WHAT THIS EXERCISE ASKS »
**A.** In the draft gear passage, quote word for word the part that opens with the words "While conventional draft" and closes with "the railcar structure.".
**B.** List every quantity with a unit of measure that the draft gear passage states.

SOURCE EXTRACT »
While conventional draft gears have high shock absorbing capacities
and capabilities, they tend to transmit high magnitude of force to
the railcar structure during a work cycle. Of course, transmitting
a high magnitude of force to the railcar structure can result in
damages to the goods being carried by the railcar.
Thus, there is continuing need and desire for a draft gear having
the capability and capacity for absorbing extremely large forces
during operation of the railcar while offering improved cushioning
between the draft gear and the railcar structure.
SUMMARY
In view of the above, and in accordance with one aspect, there is
provided a friction/elastomeric draft gear including a hollow metal
housing open at a first end and closed toward the second end
thereof. The housing defines a longitudinal axis for the draft gear
and has a series of tapered longitudinally extended inner surfaces
opening to and extending from the open end of the housing. The
draft gear housing has two pairs of joined and generally parallel
walls extending from the closed end toward the open end such that a
hollow chamber having a generally rectangular cross-sectional
configuration is defined by and for a major portion of the length
housing and opens to the open end thereof. A series of friction
members are equally spaced about the longitudinal axis at the first
end of the housing. Each friction member has axially spaced first
and second ends and an outer surface extending therebetween. The
outer surface on each friction member is operably associated with
one of the tapered longitudinally extended inner surfaces on the
housing so as to define a first angled friction sliding surface
therebetween. A wedge member is arranged from axial movement
relative to the open end of the housing. The wedge member defines a
series of outer tapered surfaces equally spaced about the
longitudinal axis of the housing and equal in number to the number
of friction members. Each outer tapered surface on the wedge member
is operably associated with an inner surface on each friction
member so as to define a second angled friction sliding surface
therebetween and such that the wedge member causes the friction
members to move radially outward upon movement of the wedge member
inwardly of the housing. A spring seat is arranged within the
hollow chamber of the draft gear housing and extends generally
normal to the longitudinal axis of the draft gear. The spring seat
is arranged in operable engagement with the second end of each
friction member.
A spring assembly is disposed in the hollow chamber of the draft
gear between the closed end of the housing and the spring seat for
storing, dissipating and returning energy imparted to the draft
gear. The spring assembly comprises a axial stack of individual
elastomeric springs. Each individual elastomeric spring includes an
elastomeric pad having a generally rectangular shape approximating
the cross-sectional configuration of the housing chamber whereby
optimizing the capability of the spring assembly to store,
dissipate and return energy imparted to the draft gear during its
operation. To enhance the capability and capacity for absorbing
extremely large forces during operation of the railcar while
offering improved cushioning between the draft gear and the railcar
structure, the spring assembly is configured to function in
operable combination with the disposition of the first and second
friction sliding surfaces relative to the longitudinal axis of the
draft gear such that said draft gear consistently and repeatedly
withstands 100 KJ of energy imparted to the draft gear while not
exceeding q force level of two meganewtons over a range of travel
of the wedge member in an inward axial direction relative to the
housing of about 90 mm.

Collection entries:
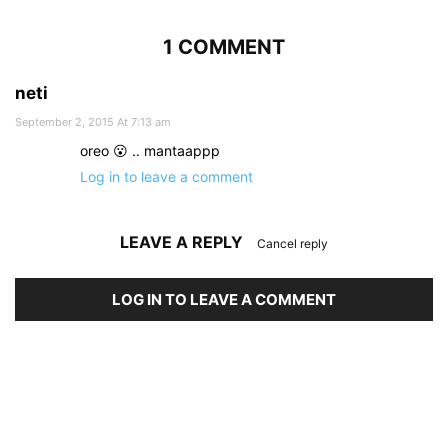
1 COMMENT
neti
September 2, 2015 At 7:13 am
oreo 😮 .. mantaappp
Log in to leave a comment
LEAVE A REPLY
Cancel reply
LOG IN TO LEAVE A COMMENT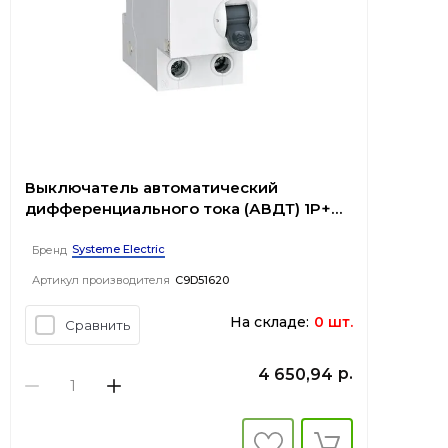
Выключатель автоматический
дифференциального тока (АВДТ) 1P+N
С 20А 4.5kA 10мА Тип-A 230В City9 Set
Systeme Electric
Бренд
Артикул производителя
C9D51620
На складе:
0 шт.
Сравнить
р.
4 650,94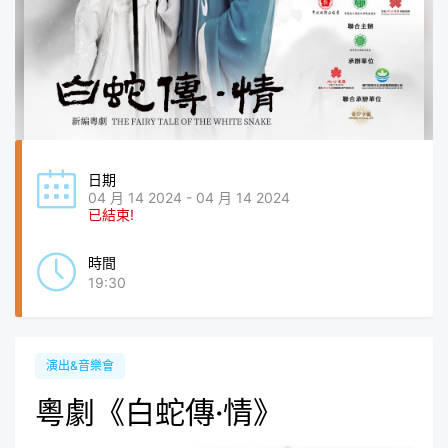
日期
04 月 14 2024 - 04 月 14 2024
已結束!
時間
19:30
演出&音樂會
粵劇《白蛇傳·情》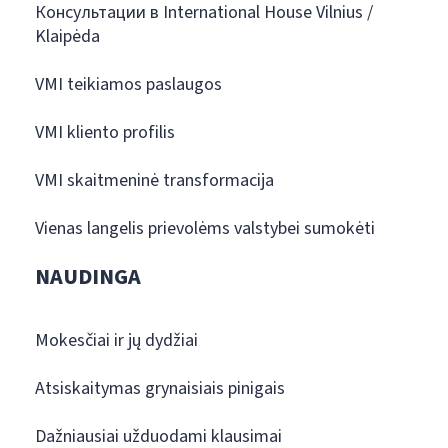
Консультации в International House Vilnius /
Klaipėda
VMI teikiamos paslaugos
VMI kliento profilis
VMI skaitmeninė transformacija
Vienas langelis prievolėms valstybei sumokėti
NAUDINGA
Mokesčiai ir jų dydžiai
Atsiskaitymas grynaisiais pinigais
Dažniausiai užduodami klausimai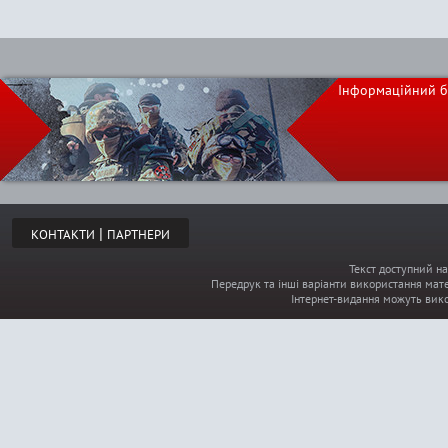
Інформаційний б
|
КОНТАКТИ
ПАРТНЕРИ
Текст доступний на
Передрук та інші варіанти використання мате
Інтернет-видання можуть вик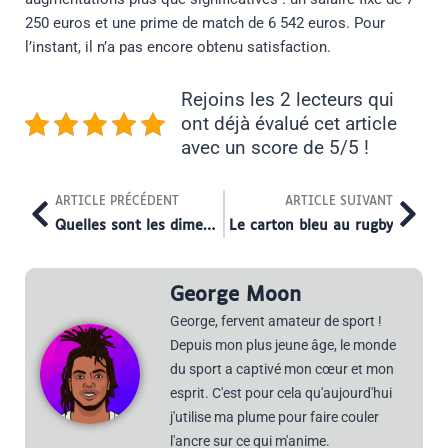
250 euros et une prime de match de 6 542 euros. Pour
l’instant, il n’a pas encore obtenu satisfaction.
Rejoins les 2 lecteurs qui
ont déjà évalué cet article
avec un score de 5/5 !
Prev
Nex
ARTICLE PRÉCÉDENT
ARTICLE SUIVANT
Quelles sont les dimensions d’un terrain de rugby ?
Le carton bleu au rugby
George Moon
George, fervent amateur de sport !
Depuis mon plus jeune âge, le monde
du sport a captivé mon cœur et mon
esprit. C'est pour cela qu'aujourd'hui
j'utilise ma plume pour faire couler
l'ancre sur ce qui m'anime.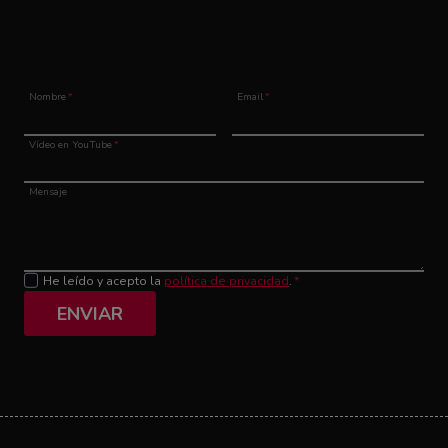
Nombre
*
Email
*
Vídeo en YouTube
*
Mensaje
He leído y acepto la
política de privacidad
.
*
ENVIAR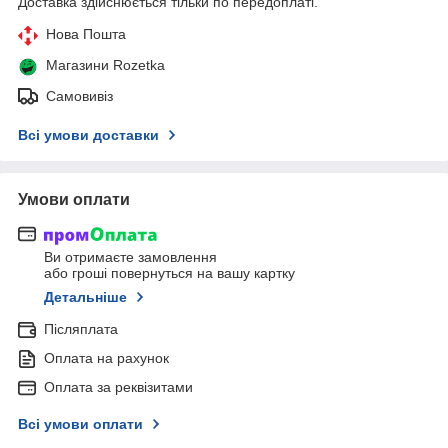
Доставка здійснюється тільки по передоплаті.
Нова Пошта
Магазини Rozetka
Самовивіз
Всі умови доставки
Умови оплати
Ви отримаєте замовлення
або гроші повернуться на вашу картку
Детальніше
Післяплата
Оплата на рахунок
Оплата за реквізитами
Всі умови оплати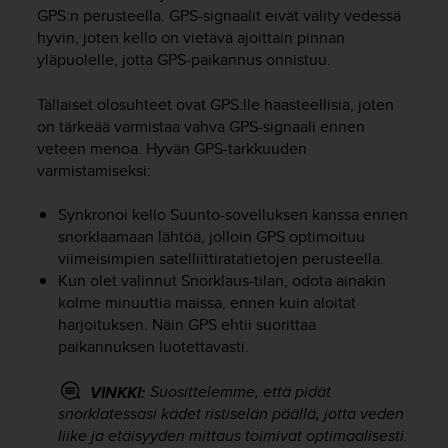
ä
GPS:n perusteella. GPS-signaalit eivät välity vedessä
m
hyvin, joten kello on vietävä ajoittain pinnan
y
yläpuolelle, jotta GPS-paikannus onnistuu.
ö
s
m
Tällaiset olosuhteet ovat GPS:lle haasteellisia, joten
u
on tärkeää varmistaa vahva GPS-signaali ennen
i
veteen menoa. Hyvän GPS-tarkkuuden
d
varmistamiseksi:
e
n
Synkronoi kello Suunto-sovelluksen kanssa ennen
s
snorklaamaan lähtöä, jolloin GPS optimoituu
a
viimeisimpien satelliittiratatietojen perusteella.
a
Kun olet valinnut Snorklaus-tilan, odota ainakin
v
u
kolme minuuttia maissa, ennen kuin aloitat
t
harjoituksen. Näin GPS ehtii suorittaa
e
paikannuksen luotettavasti.
t
t
Suosittelemme, että pidät
VINKKI:
a
snorklatessasi kädet ristiselän päällä, jotta veden
v
liike ja etäisyyden mittaus toimivat optimaalisesti.
u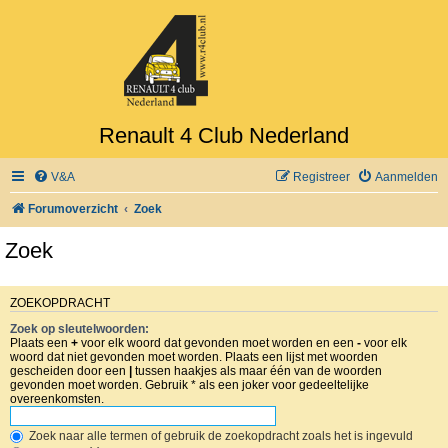
Renault 4 Club Nederland
V&A
Registreer
Aanmelden
Forumoverzicht
Zoek
Zoek
ZOEKOPDRACHT
Zoek op sleutelwoorden:
Plaats een
+
voor elk woord dat gevonden moet worden en een
-
voor elk
woord dat niet gevonden moet worden. Plaats een lijst met woorden
gescheiden door een
|
tussen haakjes als maar één van de woorden
gevonden moet worden. Gebruik * als een joker voor gedeeltelijke
overeenkomsten.
Zoek naar alle termen of gebruik de zoekopdracht zoals het is ingevuld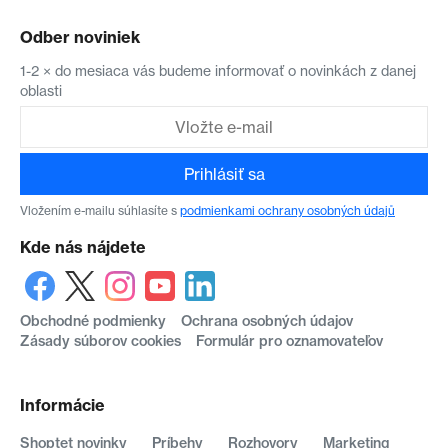
Odber noviniek
1-2 × do mesiaca vás budeme informovať o novinkách z danej
oblasti
Prihlásiť sa
Vložením e-mailu súhlasíte s
podmienkami ochrany osobných údajů
Kde nás nájdete
Obchodné podmienky
Ochrana osobných údajov
Zásady súborov cookies
Formulár pro oznamovateľov
Informácie
Shoptet novinky
Príbehy
Rozhovory
Marketing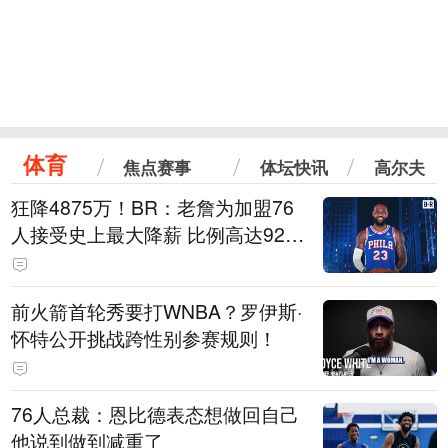
体育
焦点赛事
体坛快讯
高尔夫
狂降4875万！BR：老詹为加盟76
人接受史上最大降薪 比例高达92.
6%
前火箭首轮秀要打WNBA？罗伊斯·
怀特公开挑战跨性别参赛规则！
76人总裁：恩比德表态想做回自己
他说到做到减重了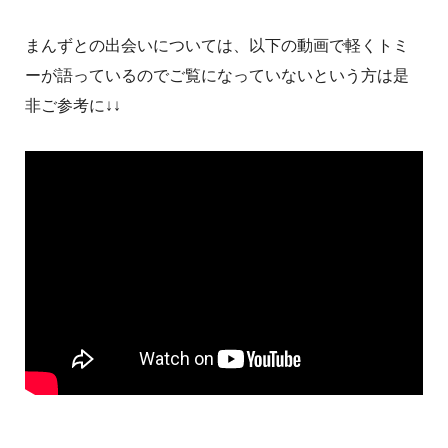
まんずとの出会いについては、以下の動画で軽くトミ
ーが語っているのでご覧になっていないという方は是
非ご参考に↓↓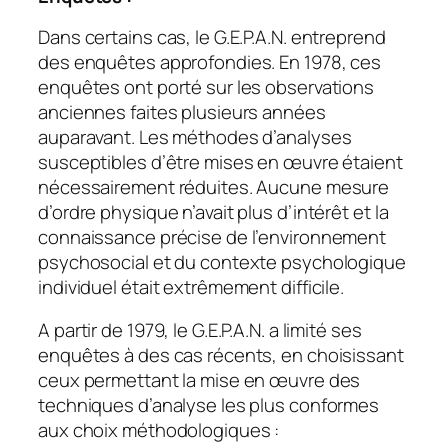
Dans certains cas, le G.E.P.A.N. entreprend
des enquêtes approfondies. En 1978, ces
enquêtes ont porté sur les observations
anciennes faites plusieurs années
auparavant. Les méthodes d’analyses
susceptibles d’être mises en œuvre étaient
nécessairement réduites. Aucune mesure
d’ordre physique n’avait plus d’intérêt et la
connaissance précise de l’environnement
psychosocial et du contexte psychologique
individuel était extrêmement difficile.
A partir de 1979, le G.E.P.A.N. a limité ses
enquêtes à des cas récents, en choisissant
ceux permettant la mise en œuvre des
techniques d’analyse les plus conformes
aux choix méthodologiques :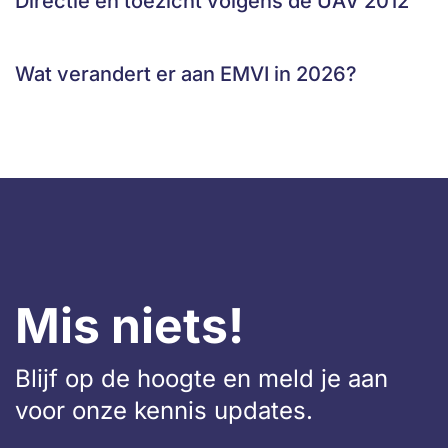
Directie en toezicht volgens de UAV 2012
Wat verandert er aan EMVI in 2026?
Mis niets!
Blijf op de hoogte en meld je aan
voor onze kennis updates.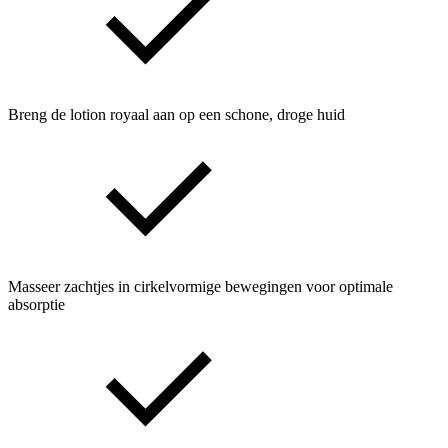
Breng de lotion royaal aan op een schone, droge huid
Masseer zachtjes in cirkelvormige bewegingen voor optimale
absorptie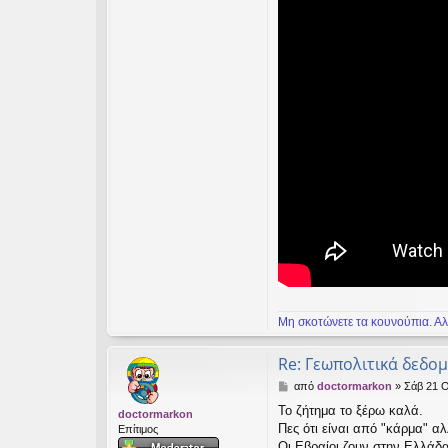
Μη σκοτώνετε τα κουνούπια. Αλ
Re: Γεωπολιτικά δεδο
Δ
από
doctormarkon
»
Σάβ 21 Ο
η
Το ζήτημα το ξέρω καλά.
doctormarkon
μ
Πες ότι είναι από "κάρμα" αλ
Επίτιμος
ο
σ
Οι Εβραίοι ζουν στην Ελλάδα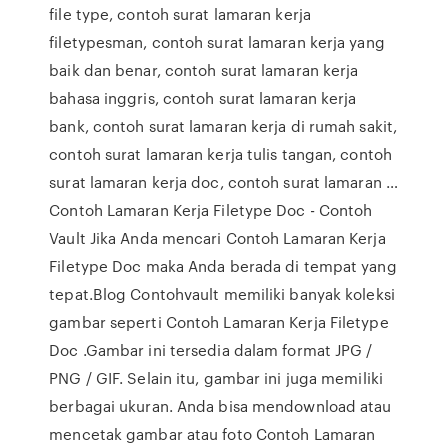
file type, contoh surat lamaran kerja
filetypesman, contoh surat lamaran kerja yang
baik dan benar, contoh surat lamaran kerja
bahasa inggris, contoh surat lamaran kerja
bank, contoh surat lamaran kerja di rumah sakit,
contoh surat lamaran kerja tulis tangan, contoh
surat lamaran kerja doc, contoh surat lamaran …
Contoh Lamaran Kerja Filetype Doc - Contoh
Vault Jika Anda mencari Contoh Lamaran Kerja
Filetype Doc maka Anda berada di tempat yang
tepat.Blog Contohvault memiliki banyak koleksi
gambar seperti Contoh Lamaran Kerja Filetype
Doc .Gambar ini tersedia dalam format JPG /
PNG / GIF. Selain itu, gambar ini juga memiliki
berbagai ukuran. Anda bisa mendownload atau
mencetak gambar atau foto Contoh Lamaran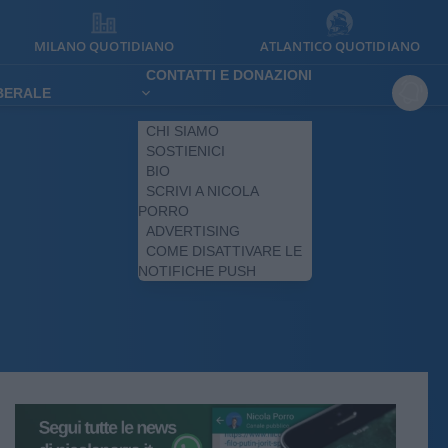
MILANO QUOTIDIANO
ATLANTICO QUOTIDIANO
CONTATTI E DONAZIONI
IBERALE
CHI SIAMO
SOSTIENICI
BIO
SCRIVI A NICOLA
PORRO
ADVERTISING
COME DISATTIVARE LE
NOTIFICHE PUSH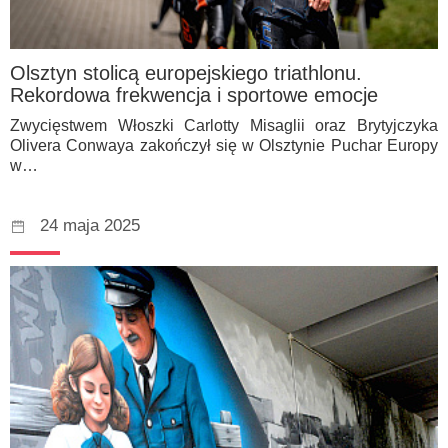
Olsztyn stolicą europejskiego triathlonu.
Rekordowa frekwencja i sportowe emocje
Zwycięstwem Włoszki Carlotty Misaglii oraz Brytyjczyka
Olivera Conwaya zakończył się w Olsztynie Puchar Europy
w…
24 maja 2025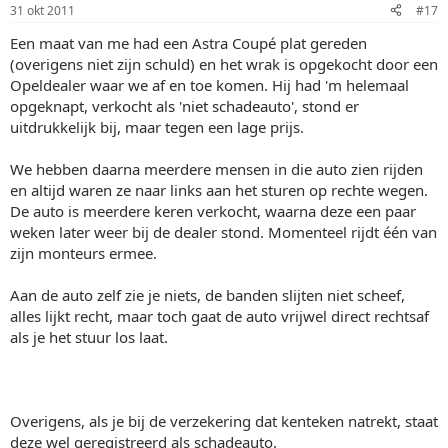
31 okt 2011
#17
Een maat van me had een Astra Coupé plat gereden
(overigens niet zijn schuld) en het wrak is opgekocht door een
Opeldealer waar we af en toe komen. Hij had 'm helemaal
opgeknapt, verkocht als 'niet schadeauto', stond er
uitdrukkelijk bij, maar tegen een lage prijs.
We hebben daarna meerdere mensen in die auto zien rijden
en altijd waren ze naar links aan het sturen op rechte wegen.
De auto is meerdere keren verkocht, waarna deze een paar
weken later weer bij de dealer stond. Momenteel rijdt één van
zijn monteurs ermee.
Aan de auto zelf zie je niets, de banden slijten niet scheef,
alles lijkt recht, maar toch gaat de auto vrijwel direct rechtsaf
als je het stuur los laat.
Overigens, als je bij de verzekering dat kenteken natrekt, staat
deze wel geregistreerd als schadeauto.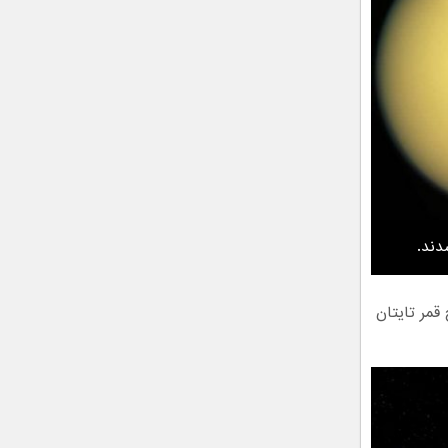
قمر تایتان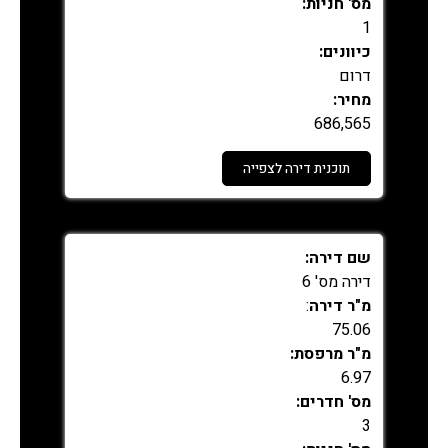
מס' חניות:
1
כיוונים:
דרום
מחיר:
686,565
תוכנית דירה לצפייה
נמכר
שם דירה:
דירה מס' 6
מ"ר דירה
:
75.06
מ"ר מרפסת:
6.97
מס' חדרים:
3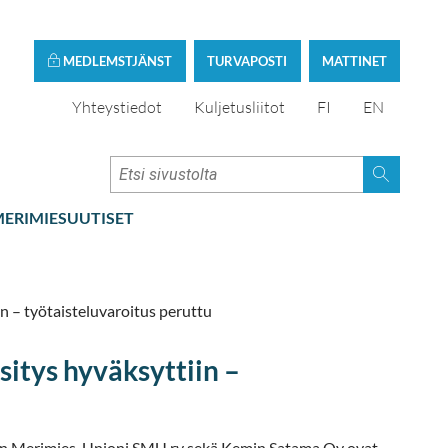
MEDLEMSTJÄNST
TURVAPOSTI
MATTINET
Yhteystiedot
Kuljetusliitot
FI
EN
ERIMIESUUTISET
 – työtaisteluvaroitus peruttu
tys hyväksyttiin –
omen Merimies-Unioni SMU ry sekä Kemin Satama Oy ovat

ANSWERS TO THE TASKS »
**A.**
While conventional draft gears have high shock absorbing capacities
and capabilities, they tend to transmit high magnitude of force to
the railcar structure during a work cycle. Of course, transmitting
a high magnitude of force to the railcar structure can result in
damages to the goods being carried by the railcar.
Thus, there is continuing need and desire for a draft gear having
the capability and capacity for absorbing extremely large forces
during operation of the railcar while offering improved cushioning
between the draft gear and the railcar structure.

**B.**
- 100 KJ of energy
- two meganewtons of force
- about 90 mm of travel